The OpenType specification requires COLR paint graphs to be directed acyclic graphs (DAGs), but invalid or malicious fonts may contain cycles. The depend API faithfully reports the graph structure as it exists in the font, including any cycles.
Cycles can occur through COLRv1 PaintColrGlyph (Format 11) operations that reference base glyphs recursively, creating paths like A→B, B→C, C→A. The depend implementation does not perform cycle detection during graph extraction - it records all edges as they appear in the font.
COLRv1 PaintGlyph (Format 10) self-references are specifically filtered out and NOT reported as dependencies. This is because Format 10 references glyph outlines (from glyf/CFF tables) as geometry, not paint graphs. A base glyph referencing its own outline to fill is valid per spec.
Implementation in colrv1-depend.hh:56:
// PaintGlyph (Format 10) - filter self-references if (gid != c->source_gid) c->depend_data->add_depend(c->source_gid, HB_OT_TAG_COLR, gid);
Contrast with PaintColrGlyph (Format 11) which does NOT filter self-references, as these represent actual paint graph dependencies that may form cycles in invalid fonts.
Important: Implementations traversing the depend graph should implement cycle detection to protect against invalid fonts.
The depend methods follow the closure naming pattern with depend instead of closure:
| Closure Method | Depend Method | Purpose |
|---|---|---|
closure(hb_closure_context_t*) | depend(hb_depend_context_t*) | Process this subtable |
closure_lookups(...) | N/A | Depend doesn't need lookup closure |
intersects(...) | intersects(...) | Shared - check if subtable is relevant |
All depend methods are guarded by #ifdef HB_DEPEND_API to allow conditional compilation.
The depend API trades space for time - it pays the cost of extracting the full graph once, then subsequent closure queries are much faster because they just follow pre-computed edges.
Note: The public API includes hb_depend_print() for debugging, which prints the full graph to stdout. For programmatic access, use hb_depend_get_glyph_entry() instead.
Each closure method has a corresponding depend method in the same file:
// In SingleSubstFormat1.hh void closure (hb_closure_context_t *c) const { // Closure implementation } #ifdef HB_DEPEND_API bool depend (hb_depend_context_t *c) const { // Depend implementation - similar structure, different output } #endif
This keeps related code together and makes it easier to maintain consistency.
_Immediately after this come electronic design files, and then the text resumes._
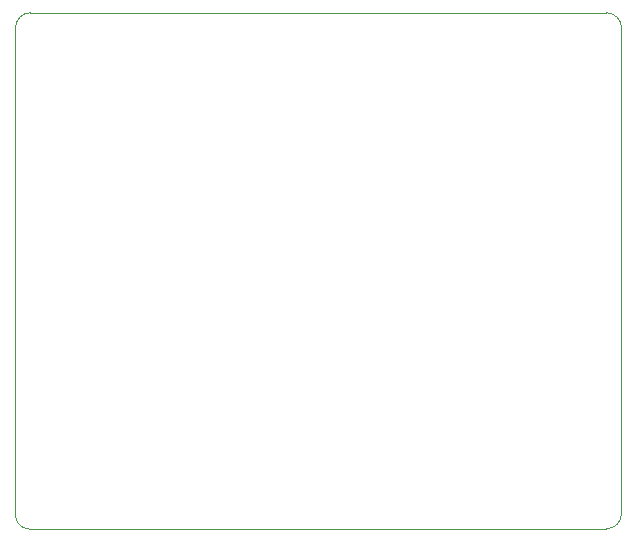
<source format=gbr>
%TF.GenerationSoftware,KiCad,Pcbnew,8.0.3*%
%TF.CreationDate,2024-07-09T21:28:31-04:00*%
%TF.ProjectId,PCB,5043422e-6b69-4636-9164-5f7063625858,rev?*%
%TF.SameCoordinates,Original*%
%TF.FileFunction,Profile,NP*%
%FSLAX46Y46*%
G04 Gerber Fmt 4.6, Leading zero omitted, Abs format (unit mm)*
G04 Created by KiCad (PCBNEW 8.0.3) date 2024-07-09 21:28:31*
%MOMM*%
%LPD*%
G01*
G04 APERTURE LIST*
%TA.AperFunction,Profile*%
%ADD10C,0.050000*%
%TD*%
G04 APERTURE END LIST*
D10*
X42418000Y-41910000D02*
G75*
G02*
X43688000Y-40640000I1270000J0D01*
G01*
X92456000Y-40640000D02*
G75*
G02*
X93726000Y-41910000I0J-1270000D01*
G01*
X93726000Y-83058000D02*
G75*
G02*
X92456000Y-84328000I-1270000J0D01*
G01*
X43561000Y-84328000D02*
G75*
G02*
X42418000Y-83185000I0J1143000D01*
G01*
X92456000Y-40640000D02*
X43688000Y-40640000D01*
X93726000Y-83058000D02*
X93726000Y-41910000D01*
X43561000Y-84328000D02*
X92456000Y-84328000D01*
X42418000Y-41910000D02*
X42418000Y-83185000D01*
M02*

</source>
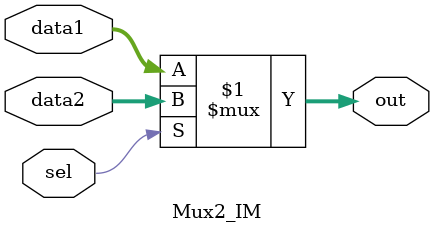
<source format=sv>
module Mux2_IM #(parameter MEMORY_DATA_SIZE = 16) 
				(input logic [MEMORY_DATA_SIZE-1:0] data1, data2, input logic sel, 
				output logic [MEMORY_DATA_SIZE-1:0] out);
				
	assign out = sel ? data2 : data1;
endmodule

</source>
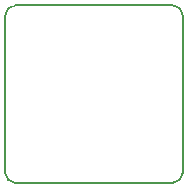
<source format=gm1>
G04 #@! TF.FileFunction,Profile,NP*
%FSLAX46Y46*%
G04 Gerber Fmt 4.6, Leading zero omitted, Abs format (unit mm)*
G04 Created by KiCad (PCBNEW 4.0.6) date 07/26/17 22:00:31*
%MOMM*%
%LPD*%
G01*
G04 APERTURE LIST*
%ADD10C,0.100000*%
%ADD11C,0.150000*%
G04 APERTURE END LIST*
D10*
D11*
X114200000Y-100000000D02*
G75*
G03X115000000Y-99200000I0J800000D01*
G01*
X115000000Y-85800000D02*
G75*
G03X114200000Y-85000000I-800000J0D01*
G01*
X100800000Y-85000000D02*
G75*
G03X100000000Y-85800000I0J-800000D01*
G01*
X100000000Y-99200000D02*
G75*
G03X100800000Y-100000000I800000J0D01*
G01*
X100000000Y-85800000D02*
X100000000Y-99200000D01*
X100800000Y-85000000D02*
X114200000Y-85000000D01*
X115000000Y-85800000D02*
X115000000Y-99200000D01*
X100800000Y-100000000D02*
X114200000Y-100000000D01*
M02*

</source>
| Aspect | Closure | Depend |
|---|---|---|
| Goal | Compute reachable glyphs from a starting set | Extract complete dependency graph |
| Output | Modified glyph set | Persistent graph with edges |
| Repeated queries | Must re-walk font each time | O(1) edge lookups in graph |
| Active glyph filtering | Filters by active glyphs during traversal | Filters by parent_active_glyphs() during extraction |
| Sequential accumulation | Accumulates outputs for next lookup | Does NOT accumulate (records all edges) |
| Context filtering | Filters during execution | Records requirements in context_set |
| Edge flags | N/A | Marks edges for expected over-approximation |
| Feature tagging | Not tracked | Tracks which features activate edges |
| Ligature sets | Not tracked | Tracks complete component sets |
| Deduplication | Not needed | Hash-based to prevent duplicate edges |
| Memory management | Minimal - no persistent graph | Temporary structures freed after construction |
| Space complexity | O(1) | O(edges) |
| Time complexity | O(font_size) per query | O(font_size) once, then O(edges) per query |
The depend API currently focuses on GSUB, glyf, cmap, COLR, and MATH tables. Future extensions could include:
The foundation is designed to be extensible - adding support for new tables follows the same pattern established by existing implementations.